Dataset records
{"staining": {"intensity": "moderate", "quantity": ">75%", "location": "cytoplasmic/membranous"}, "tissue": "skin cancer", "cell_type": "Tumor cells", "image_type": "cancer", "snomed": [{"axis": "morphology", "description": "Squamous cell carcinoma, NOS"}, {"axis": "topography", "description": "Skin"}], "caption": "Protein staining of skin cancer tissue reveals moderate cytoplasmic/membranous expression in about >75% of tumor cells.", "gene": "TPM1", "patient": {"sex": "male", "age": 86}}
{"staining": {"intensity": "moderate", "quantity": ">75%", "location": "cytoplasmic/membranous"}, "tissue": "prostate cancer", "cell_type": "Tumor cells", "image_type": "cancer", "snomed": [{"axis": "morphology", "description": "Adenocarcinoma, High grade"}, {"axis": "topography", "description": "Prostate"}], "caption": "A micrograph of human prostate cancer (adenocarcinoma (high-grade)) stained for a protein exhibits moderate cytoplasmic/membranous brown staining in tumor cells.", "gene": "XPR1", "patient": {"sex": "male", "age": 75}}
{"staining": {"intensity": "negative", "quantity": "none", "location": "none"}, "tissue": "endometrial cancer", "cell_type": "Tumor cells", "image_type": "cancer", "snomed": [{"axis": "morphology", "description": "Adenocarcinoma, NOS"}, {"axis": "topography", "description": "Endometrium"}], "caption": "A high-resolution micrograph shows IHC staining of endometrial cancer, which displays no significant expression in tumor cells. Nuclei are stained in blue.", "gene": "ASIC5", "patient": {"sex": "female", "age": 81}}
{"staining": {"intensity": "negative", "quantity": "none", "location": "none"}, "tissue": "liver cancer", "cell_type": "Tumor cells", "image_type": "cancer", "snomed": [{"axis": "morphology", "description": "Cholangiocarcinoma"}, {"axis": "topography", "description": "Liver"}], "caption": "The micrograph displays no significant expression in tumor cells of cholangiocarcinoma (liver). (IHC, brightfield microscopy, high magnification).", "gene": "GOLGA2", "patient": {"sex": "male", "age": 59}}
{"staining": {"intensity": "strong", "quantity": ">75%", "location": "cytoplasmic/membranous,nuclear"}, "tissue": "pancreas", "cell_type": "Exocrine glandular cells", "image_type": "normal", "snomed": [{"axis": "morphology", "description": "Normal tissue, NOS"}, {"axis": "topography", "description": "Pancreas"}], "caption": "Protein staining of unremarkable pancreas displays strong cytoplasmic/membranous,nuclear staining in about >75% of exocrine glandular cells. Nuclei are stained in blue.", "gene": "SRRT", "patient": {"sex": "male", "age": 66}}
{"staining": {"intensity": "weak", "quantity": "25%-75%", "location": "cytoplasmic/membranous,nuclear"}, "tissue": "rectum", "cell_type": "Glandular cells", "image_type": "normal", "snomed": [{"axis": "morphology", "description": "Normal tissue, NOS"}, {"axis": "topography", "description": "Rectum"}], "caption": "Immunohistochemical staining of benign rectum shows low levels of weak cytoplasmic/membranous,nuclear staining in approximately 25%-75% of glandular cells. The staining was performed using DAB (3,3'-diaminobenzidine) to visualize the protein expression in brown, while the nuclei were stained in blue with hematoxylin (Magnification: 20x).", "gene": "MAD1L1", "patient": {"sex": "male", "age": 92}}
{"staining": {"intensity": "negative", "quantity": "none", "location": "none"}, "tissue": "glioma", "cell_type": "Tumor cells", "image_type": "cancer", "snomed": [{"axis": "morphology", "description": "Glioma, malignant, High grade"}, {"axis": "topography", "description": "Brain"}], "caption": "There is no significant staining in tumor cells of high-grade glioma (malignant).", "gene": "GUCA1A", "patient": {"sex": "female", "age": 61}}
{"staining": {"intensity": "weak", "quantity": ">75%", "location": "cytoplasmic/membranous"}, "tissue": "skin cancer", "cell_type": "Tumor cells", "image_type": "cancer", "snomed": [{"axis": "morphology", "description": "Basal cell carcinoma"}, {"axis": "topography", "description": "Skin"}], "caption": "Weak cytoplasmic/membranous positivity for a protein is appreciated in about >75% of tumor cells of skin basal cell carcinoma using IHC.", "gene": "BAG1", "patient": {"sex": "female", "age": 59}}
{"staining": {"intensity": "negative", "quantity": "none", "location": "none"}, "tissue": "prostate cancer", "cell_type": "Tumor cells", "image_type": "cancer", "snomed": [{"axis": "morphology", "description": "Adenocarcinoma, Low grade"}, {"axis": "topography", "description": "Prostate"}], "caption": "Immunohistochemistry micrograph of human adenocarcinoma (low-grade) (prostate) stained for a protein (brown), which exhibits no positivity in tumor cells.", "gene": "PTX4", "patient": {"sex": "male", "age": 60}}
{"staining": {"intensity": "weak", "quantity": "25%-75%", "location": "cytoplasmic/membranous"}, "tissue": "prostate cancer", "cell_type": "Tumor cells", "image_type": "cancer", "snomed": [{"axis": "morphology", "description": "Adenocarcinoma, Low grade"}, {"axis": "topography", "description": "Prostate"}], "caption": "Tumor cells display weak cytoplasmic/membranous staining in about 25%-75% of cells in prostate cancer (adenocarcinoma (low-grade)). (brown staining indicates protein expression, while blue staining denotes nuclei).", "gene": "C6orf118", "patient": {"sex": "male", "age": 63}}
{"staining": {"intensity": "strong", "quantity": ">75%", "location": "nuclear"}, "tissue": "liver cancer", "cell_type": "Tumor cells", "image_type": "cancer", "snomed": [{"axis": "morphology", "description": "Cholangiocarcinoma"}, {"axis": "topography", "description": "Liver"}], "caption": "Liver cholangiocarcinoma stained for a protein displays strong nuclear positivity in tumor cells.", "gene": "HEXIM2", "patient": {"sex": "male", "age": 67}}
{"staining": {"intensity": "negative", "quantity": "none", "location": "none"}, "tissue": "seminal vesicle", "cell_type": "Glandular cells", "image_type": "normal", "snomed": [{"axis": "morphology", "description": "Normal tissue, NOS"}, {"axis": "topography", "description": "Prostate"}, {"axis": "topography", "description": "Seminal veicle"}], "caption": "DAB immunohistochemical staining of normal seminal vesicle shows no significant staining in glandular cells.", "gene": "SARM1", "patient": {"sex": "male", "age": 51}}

What needs to be done> What you return must match the records exactly, line for line.

Response>
{"staining": {"intensity": "moderate", "quantity": ">75%", "location": "cytoplasmic/membranous"}, "tissue": "skin cancer", "cell_type": "Tumor cells", "image_type": "cancer", "snomed": [{"axis": "morphology", "description": "Squamous cell carcinoma, NOS"}, {"axis": "topography", "description": "Skin"}], "caption": "Protein staining of skin cancer tissue reveals moderate cytoplasmic/membranous expression in about >75% of tumor cells.", "gene": "TPM1", "patient": {"sex": "male", "age": 86}}
{"staining": {"intensity": "moderate", "quantity": ">75%", "location": "cytoplasmic/membranous"}, "tissue": "prostate cancer", "cell_type": "Tumor cells", "image_type": "cancer", "snomed": [{"axis": "morphology", "description": "Adenocarcinoma, High grade"}, {"axis": "topography", "description": "Prostate"}], "caption": "A micrograph of human prostate cancer (adenocarcinoma (high-grade)) stained for a protein exhibits moderate cytoplasmic/membranous brown staining in tumor cells.", "gene": "XPR1", "patient": {"sex": "male", "age": 75}}
{"staining": {"intensity": "negative", "quantity": "none", "location": "none"}, "tissue": "endometrial cancer", "cell_type": "Tumor cells", "image_type": "cancer", "snomed": [{"axis": "morphology", "description": "Adenocarcinoma, NOS"}, {"axis": "topography", "description": "Endometrium"}], "caption": "A high-resolution micrograph shows IHC staining of endometrial cancer, which displays no significant expression in tumor cells. Nuclei are stained in blue.", "gene": "ASIC5", "patient": {"sex": "female", "age": 81}}
{"staining": {"intensity": "negative", "quantity": "none", "location": "none"}, "tissue": "liver cancer", "cell_type": "Tumor cells", "image_type": "cancer", "snomed": [{"axis": "morphology", "description": "Cholangiocarcinoma"}, {"axis": "topography", "description": "Liver"}], "caption": "The micrograph displays no significant expression in tumor cells of cholangiocarcinoma (liver). (IHC, brightfield microscopy, high magnification).", "gene": "GOLGA2", "patient": {"sex": "male", "age": 59}}
{"staining": {"intensity": "strong", "quantity": ">75%", "location": "cytoplasmic/membranous,nuclear"}, "tissue": "pancreas", "cell_type": "Exocrine glandular cells", "image_type": "normal", "snomed": [{"axis": "morphology", "description": "Normal tissue, NOS"}, {"axis": "topography", "description": "Pancreas"}], "caption": "Protein staining of unremarkable pancreas displays strong cytoplasmic/membranous,nuclear staining in about >75% of exocrine glandular cells. Nuclei are stained in blue.", "gene": "SRRT", "patient": {"sex": "male", "age": 66}}
{"staining": {"intensity": "weak", "quantity": "25%-75%", "location": "cytoplasmic/membranous,nuclear"}, "tissue": "rectum", "cell_type": "Glandular cells", "image_type": "normal", "snomed": [{"axis": "morphology", "description": "Normal tissue, NOS"}, {"axis": "topography", "description": "Rectum"}], "caption": "Immunohistochemical staining of benign rectum shows low levels of weak cytoplasmic/membranous,nuclear staining in approximately 25%-75% of glandular cells. The staining was performed using DAB (3,3'-diaminobenzidine) to visualize the protein expression in brown, while the nuclei were stained in blue with hematoxylin (Magnification: 20x).", "gene": "MAD1L1", "patient": {"sex": "male", "age": 92}}
{"staining": {"intensity": "negative", "quantity": "none", "location": "none"}, "tissue": "glioma", "cell_type": "Tumor cells", "image_type": "cancer", "snomed": [{"axis": "morphology", "description": "Glioma, malignant, High grade"}, {"axis": "topography", "description": "Brain"}], "caption": "There is no significant staining in tumor cells of high-grade glioma (malignant).", "gene": "GUCA1A", "patient": {"sex": "female", "age": 61}}
{"staining": {"intensity": "weak", "quantity": ">75%", "location": "cytoplasmic/membranous"}, "tissue": "skin cancer", "cell_type": "Tumor cells", "image_type": "cancer", "snomed": [{"axis": "morphology", "description": "Basal cell carcinoma"}, {"axis": "topography", "description": "Skin"}], "caption": "Weak cytoplasmic/membranous positivity for a protein is appreciated in about >75% of tumor cells of skin basal cell carcinoma using IHC.", "gene": "BAG1", "patient": {"sex": "female", "age": 59}}
{"staining": {"intensity": "negative", "quantity": "none", "location": "none"}, "tissue": "prostate cancer", "cell_type": "Tumor cells", "image_type": "cancer", "snomed": [{"axis": "morphology", "description": "Adenocarcinoma, Low grade"}, {"axis": "topography", "description": "Prostate"}], "caption": "Immunohistochemistry micrograph of human adenocarcinoma (low-grade) (prostate) stained for a protein (brown), which exhibits no positivity in tumor cells.", "gene": "PTX4", "patient": {"sex": "male", "age": 60}}
{"staining": {"intensity": "weak", "quantity": "25%-75%", "location": "cytoplasmic/membranous"}, "tissue": "prostate cancer", "cell_type": "Tumor cells", "image_type": "cancer", "snomed": [{"axis": "morphology", "description": "Adenocarcinoma, Low grade"}, {"axis": "topography", "description": "Prostate"}], "caption": "Tumor cells display weak cytoplasmic/membranous staining in about 25%-75% of cells in prostate cancer (adenocarcinoma (low-grade)). (brown staining indicates protein expression, while blue staining denotes nuclei).", "gene": "C6orf118", "patient": {"sex": "male", "age": 63}}
{"staining": {"intensity": "strong", "quantity": ">75%", "location": "nuclear"}, "tissue": "liver cancer", "cell_type": "Tumor cells", "image_type": "cancer", "snomed": [{"axis": "morphology", "description": "Cholangiocarcinoma"}, {"axis": "topography", "description": "Liver"}], "caption": "Liver cholangiocarcinoma stained for a protein displays strong nuclear positivity in tumor cells.", "gene": "HEXIM2", "patient": {"sex": "male", "age": 67}}
{"staining": {"intensity": "negative", "quantity": "none", "location": "none"}, "tissue": "seminal vesicle", "cell_type": "Glandular cells", "image_type": "normal", "snomed": [{"axis": "morphology", "description": "Normal tissue, NOS"}, {"axis": "topography", "description": "Prostate"}, {"axis": "topography", "description": "Seminal veicle"}], "caption": "DAB immunohistochemical staining of normal seminal vesicle shows no significant staining in glandular cells.", "gene": "SARM1", "patient": {"sex": "male", "age": 51}}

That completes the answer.